My original code for avoiding mail loops follows. Only reply if realmail returns true.
sub realmail {
my($email) = #_;
$email =~ /\nSubject\:\s*([^\n]*)\n/s;
my $subject = $1;
$email =~ /\nPrecedence\:\s*([^\n]*)\n/s;
my $precedence = $1;
$email =~ /\nAuto-Submitted\:\s*([^\n]*)\n/s;
my $autosub = $1;
return !($precedence =~ /bulk|list|junk/i ||
$autosub =~ /(auto\-replied|auto\-generated)/i ||
$subject =~ /^undelivered mail returned to sender$/i
);
}
(The Subject check is surely unnecessary; I just added these checks one at a time as problems arose and the above now seems to work so I don't want to touch it unless there's something definitively better.)
RFC 3834 provides some guidance for what you should do, but here are some concrete guidelines:
Set your envelope sender to a different email address than your auto-responder so bounces don't feed back into the system.
I always store in a database a key of when an email response was sent from a specific address to another address. Under no circumstance will I ever respond to the same address more than once in a 10 minute period. This alone stopped all loops, but doesn't ensure nice behavior (auto-responses to mailing lists are annoying).
Make sure you add any permutation of header that other people are matching on to stop loops.

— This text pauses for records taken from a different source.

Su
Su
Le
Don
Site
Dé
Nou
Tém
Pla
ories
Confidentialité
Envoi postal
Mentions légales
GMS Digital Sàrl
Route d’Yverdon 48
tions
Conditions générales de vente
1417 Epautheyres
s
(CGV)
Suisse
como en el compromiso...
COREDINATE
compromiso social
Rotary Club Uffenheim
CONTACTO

Here's the list I use:
X-Loop: autoresponder
Auto-Submitted: auto-replied
Precedence: bulk (autoreply)
Here are some header regex's I use to avoid loops and to try to play nice:
/^precedence:\s+(?:bulk|list|junk)/i
/^X-(?:Loop|Mailing-List|BeenThere|Mailman)/i
/^List-/i
/^Auto-Submitted:/i
/^Resent-/i
I also avoid responding if any of these are the envelop senders:
if ($sender eq ""
|| $sender =~ /^(?:request|owner|admin|bounce|bounces)-|-(?:request|owner|admin|bounce|bounces)\#|^(?:mailer-daemon|postmaster|daemon|majordomo|ma
ilman|bounce)\#|(?:listserv|listsrv)/i) {
That really sounds like something that's probably available as a module from CPAN, but I didn't find anything clearly relevant in five minutes of searching. Mail::Lite::Mbox::Processor looks like it might do what you want:
Mail::Lite::Message::Matcher is a
framework for automated mail
processing. For example you have a
mail server and you have a need to
process some types of incoming mail
messages automatically. For example,
you can extract automated
notifications, invoices, alerts etc.
from your mail flow and perform some
tasks based on content of those
messages.
but its docs are sparse enough that it isn't immediately obvious whether it provides those example functions itself or if you have to provide the code to drive them.

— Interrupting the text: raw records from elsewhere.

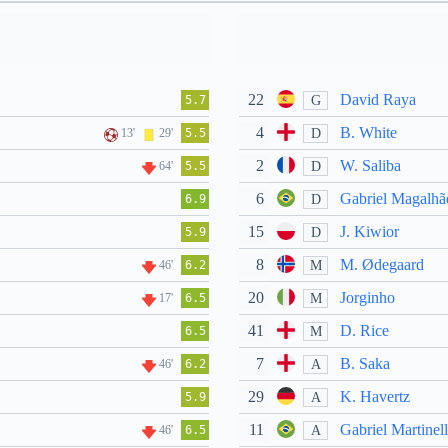
22
David Raya
G
5.7
4
B. White
D
13'
29'
5.5
2
W. Saliba
D
64'
5.5
6
Gabriel Magalhã
D
6.9
15
J. Kiwior
D
5.9
8
M. Ødegaard
M
46'
6.2
20
Jorginho
M
17'
6.5
41
D. Rice
M
6.5
7
B. Saka
A
46'
6.2
29
K. Havertz
A
5.9
11
Gabriel Martinell
A
46'
6.5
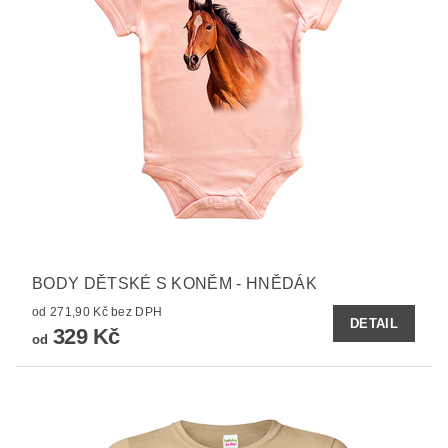
BODY DĚTSKÉ S KONĚM - HNĚDÁK
od 271,90 Kč bez DPH
DETAIL
329 Kč
od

In any case, though, if you haven't already checked CPAN, that's where I would start if I wanted to do something like this.
My answer here only deals with bounces which is more straightforward.
Using DSN (Delivery Status Notification) identifier will help you detect a DSN/bounced message. It should go to Return-Path and not Reply-To.
Here's a sample of a typical DSN message. The header information includes the message id, content type has specific values (delivery-status) etc.
Not able to provide you any codes in perl, just my 2 cents of idea.
PS: Do note that not all mail servers or MTA conforms to this, but I guess most do.
There should be a standard way of dealing with this, but the problem is that you'd have to assume that systems that send auto-replies comply to that standard, when most the time, they just don't.
How do you get the address that you reply to? I hope you aren't using the From: header. Check the Reply-to: header first and if that doesn't exist, use the Return-path:.
But whatever you do, you will simply have to keep a log of what you sent to whom and throttle your bot to some sensible value of messages per time.